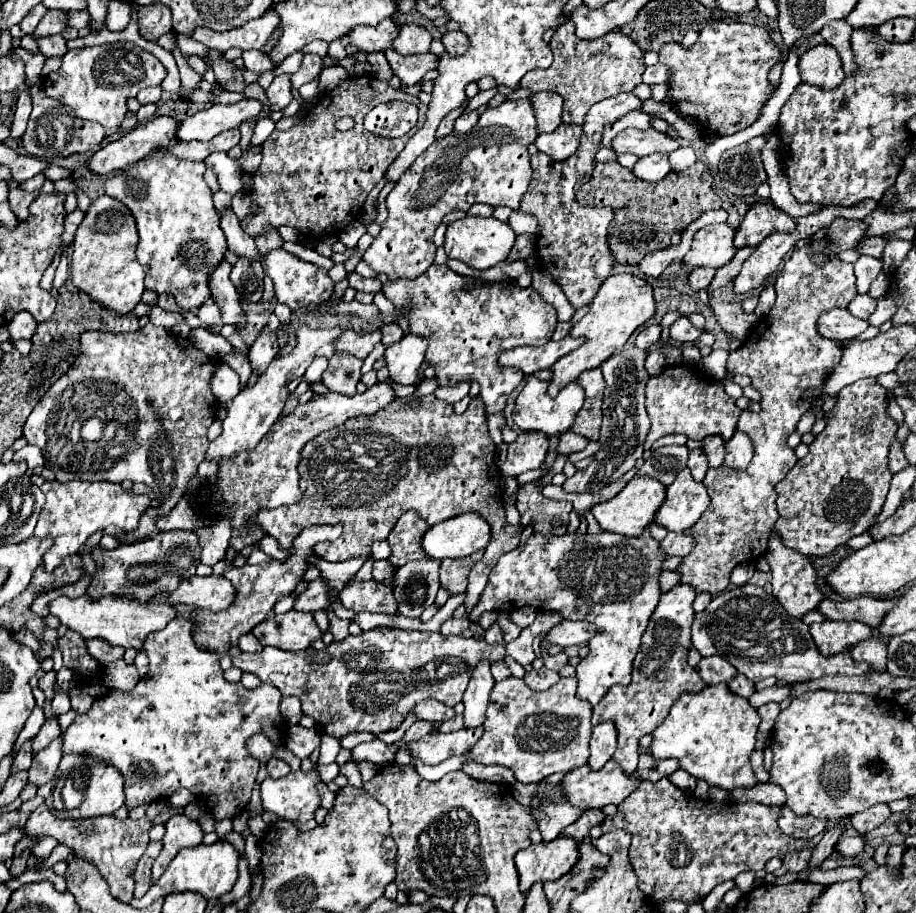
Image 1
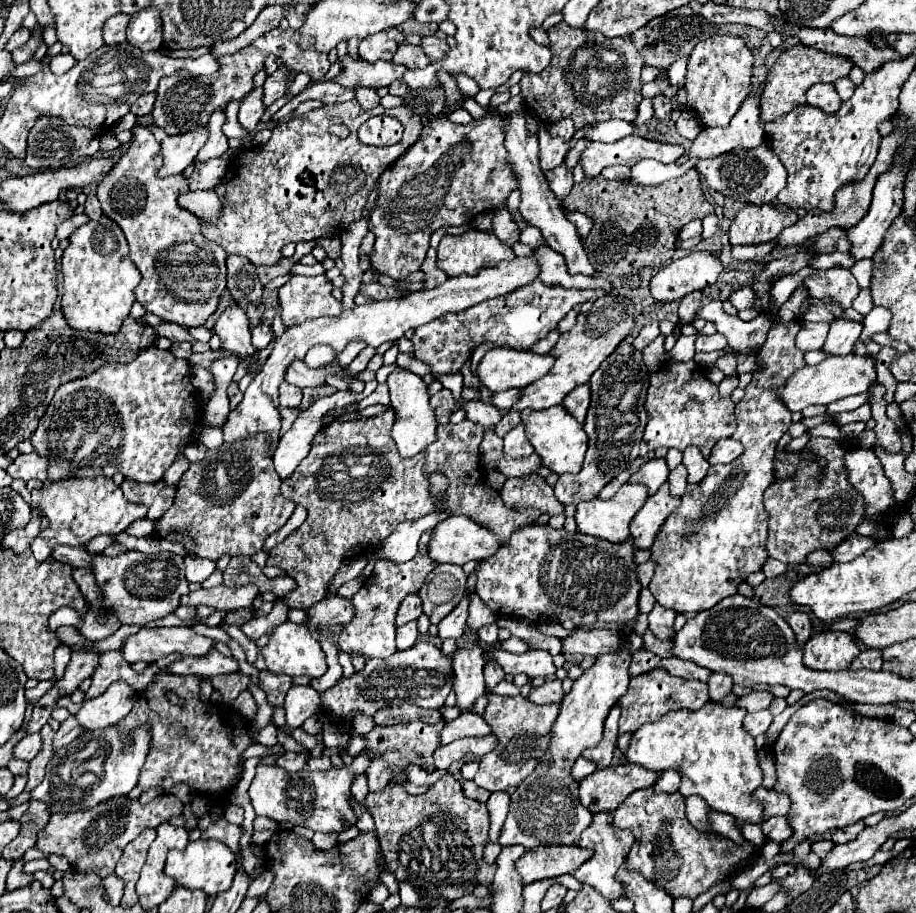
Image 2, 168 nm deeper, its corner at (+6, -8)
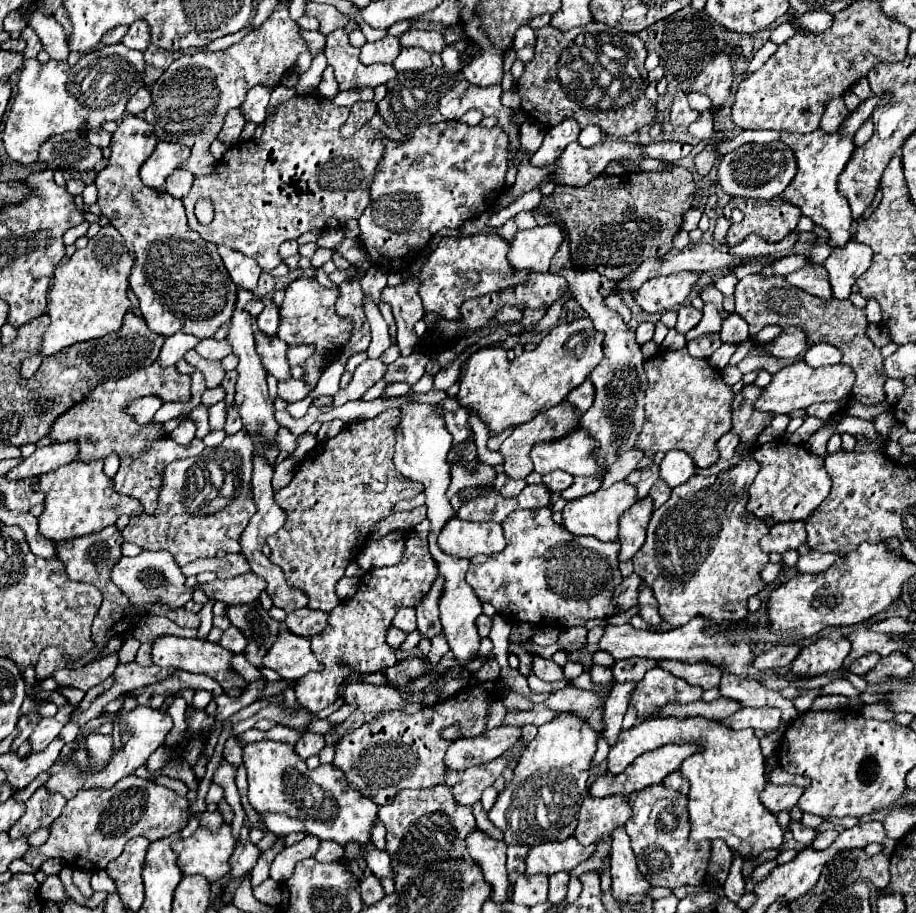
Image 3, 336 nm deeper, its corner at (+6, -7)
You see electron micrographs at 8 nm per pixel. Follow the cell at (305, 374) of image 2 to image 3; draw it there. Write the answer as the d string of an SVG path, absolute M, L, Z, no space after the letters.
M255 330L255 344L257 344L259 356L263 358L267 372L275 376L277 380L291 380L291 366L287 360L289 344L285 344L277 336L273 338L263 336L259 330Z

_Your assignment_
Scan the data above for the word "corner". Copy every line in which it is found.

_Exercise response_
Image 2, 168 nm deeper, its corner at (+6, -8)
Image 3, 336 nm deeper, its corner at (+6, -7)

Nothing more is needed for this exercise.